So... what is the point here?

Is the point here to represent data in a way which is natural to the language (thus, for example, allowing the language to throw errors for unquoted character sequences which have been reserved), or is it to emulate another system? And are we producing a result which displays pleasantly, or do we want type annotations? And if we want type annotations, what types do we support and when do we use them? (In my experience, S expressions are simple only if you ignore most of the details of how they are implemented, and the task description seems ambivalent about where to draw the line. That said, any concept is simple once you understand it, but here I am focusing on the task description and not on the abstract concepts.) --Rdm 17:34, 17 October 2011 (UTC)

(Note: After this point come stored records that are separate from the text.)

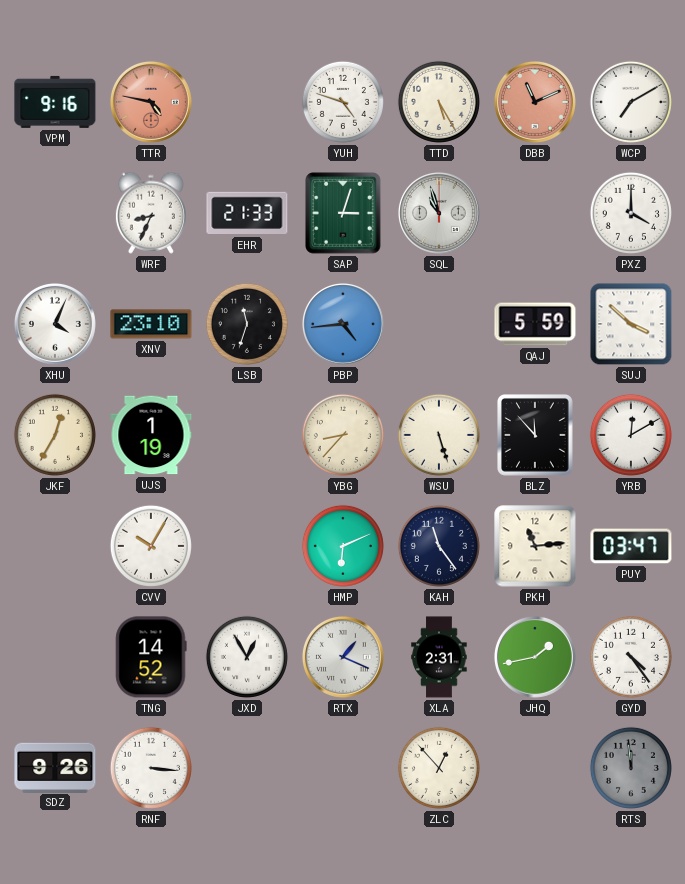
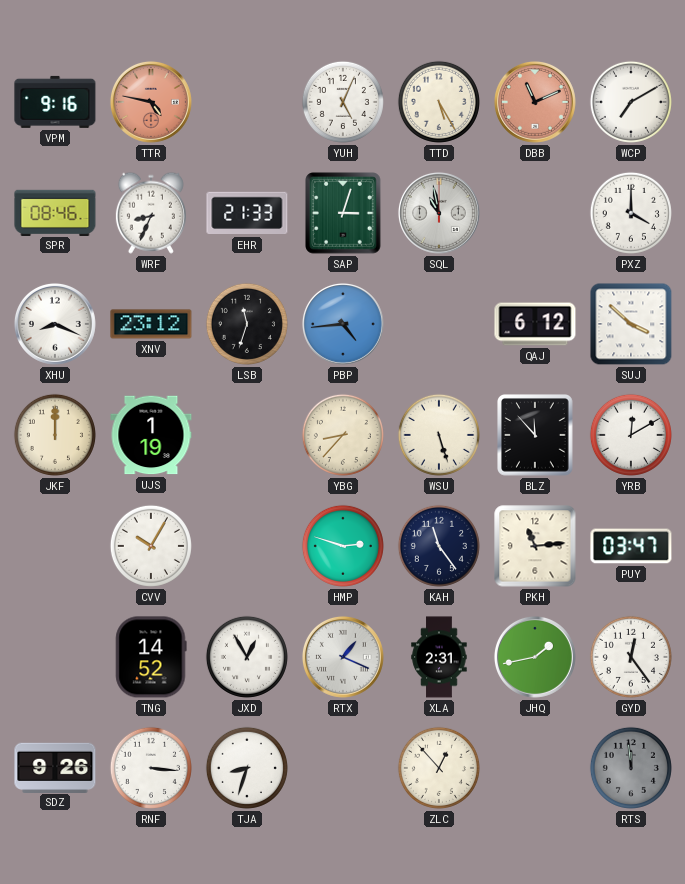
YUH: 4:48 -> 5:04
SPR: none -> 08:46
SQL: 10:57 -> 10:58
XHU: 4:04 -> 8:19
XNV: 23:10 -> 23:12
QAJ: 5:59 -> 6:12
JKF: 12:35 -> 12:00
HMP: 6:11 -> 2:48
GYD: 4:24 -> 12:24
TJA: none -> 8:33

It seemed straight-forward for Python as I was given sample input and a specific example of what the intermediate Python datastructure has to be. (Nested lists with ints as ints, floats as floats, strings for the rest). Maybe it needs to be emphasisized for other languages too? --Paddy3118 19:16, 17 October 2011 (UTC)
So am I supposed to emulate python's data language (and, if so, where is the specification for that)? Or am I supposed to use native types (which do not precisely match the word syntax being asked for, but would allow support for things like symbols, rational numbers, complex numbers and representations of functions)? Anyways, for now, I am not implementing any data language, since none was specified. --Rdm 19:22, 17 October 2011 (UTC)

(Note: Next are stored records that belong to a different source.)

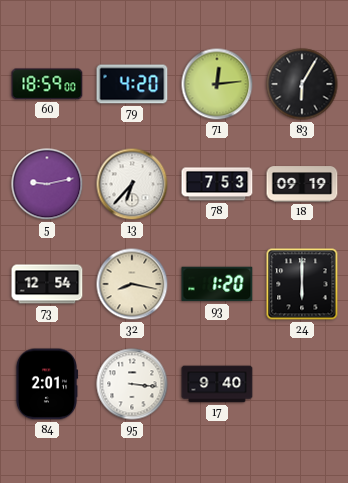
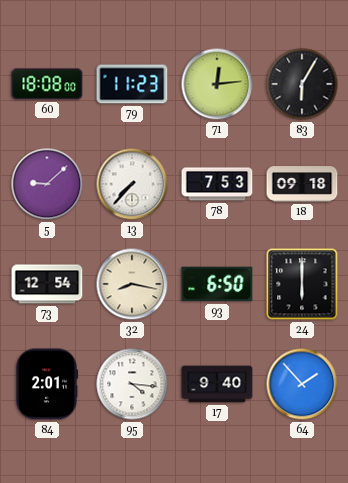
60: 18:59 -> 18:08
79: 4:20 -> 11:23
5: 9:13 -> 9:08
13: 6:37 -> 7:37
18: 09:19 -> 09:18
93: 1:20 -> 6:50
95: 3:16 -> 4:16
64: none -> 1:53
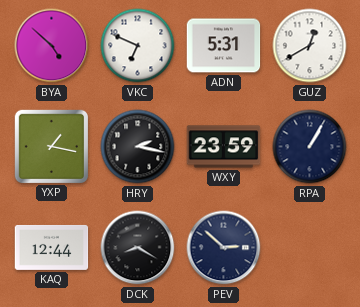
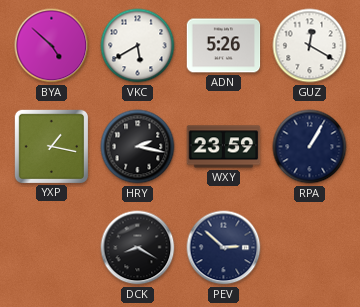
VKC: 6:49 -> 5:40
ADN: 5:31 -> 5:26
GUZ: 12:40 -> 12:20
KAQ: 12:44 -> none
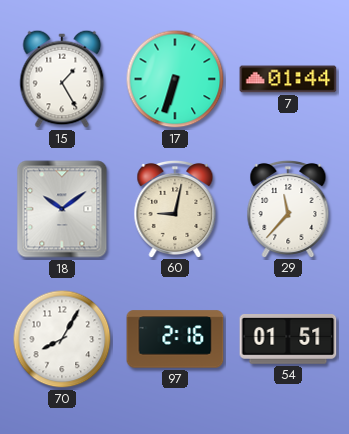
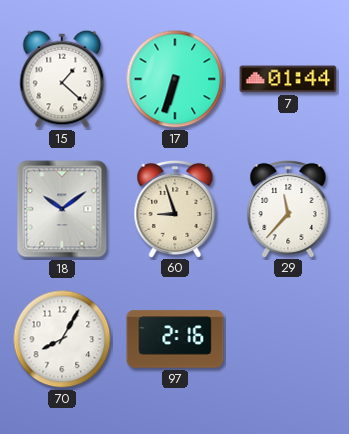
15: 1:25 -> 1:22
60: 9:02 -> 8:57
54: 01:51 -> none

you are supposed to use native types where it makes sense. the python example was just something to get people started. now that we have a bunch of implementations i am considering to remove that.--eMBee 01:26, 18 October 2011 (UTC)
If your language has native support for nested lists of floats, ints and strings, then wouldn't that be enough to emulate the python? (Or nested lists of a variant type that could hold a string/float/int)? --Paddy3118 20:13, 17 October 2011 (UTC)

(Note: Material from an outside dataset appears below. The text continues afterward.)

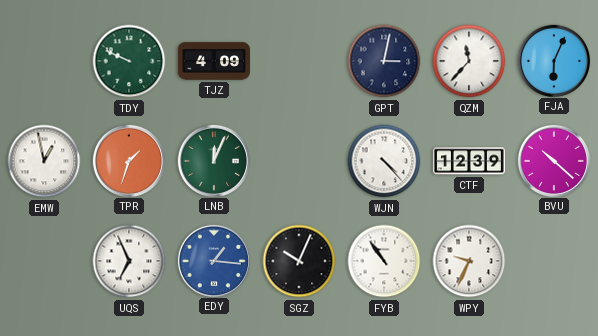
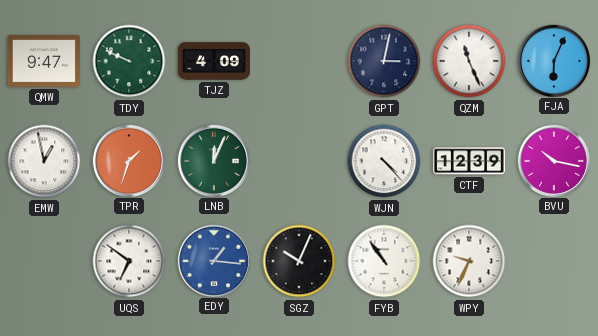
QMW: none -> 9:47
QZM: 11:37 -> 11:26
BVU: 10:22 -> 10:17
UQS: 6:56 -> 6:51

Yes, the data structures are doable. But think about what each of these should be represented as:
  1. 1
  2. 0.1
  3. 127.0.0.1
  4. Do
  5. Don't
  6. 1e4
  7. 1r4
  8. 1j4
  9. ...
  10. :::
  11. "food"
  12. food
  13. 1efood
  14. 0.food
  15. 'food
  16. `food
and so on... The task implies that some of these should be treated differently, but it also says that there are no special characters outside of ( ) " and whitespace... Anyways, right now, I see several courses of action: I can attempt to emulate Python's data language -- but I do not know the syntax nor rules of that language. I can use a native data language with a special case for quote handling -- and some of the above unquoted words would result in errors if I did that. Or, I can not implement any data language and leave issue to some other module. And, for now, despite the task's suggestion that I should implement a data language, I am implementing the null data language (where every data element is preserved as a sequence of characters even if those characters are numeric). --Rdm 20:26, 17 October 2011 (UTC)
use a native data format, optionally with a special case for quote handling. anything that you can not natively represent may be stored as a string. so if there is a language that doesn't have numbers, then it's strings all the way.--eMBee 01:26, 18 October 2011 (UTC)
Ok, that helps, though it's still ambiguous. For example, should words that can represent functions be treated as representations of those functions or as symbols? (This is in a language where symbols are a valid data type -- which, in effect, implements intern -- but does not grant any special syntax for symbols). --Rdm 01:32, 18 October 2011 (UTC)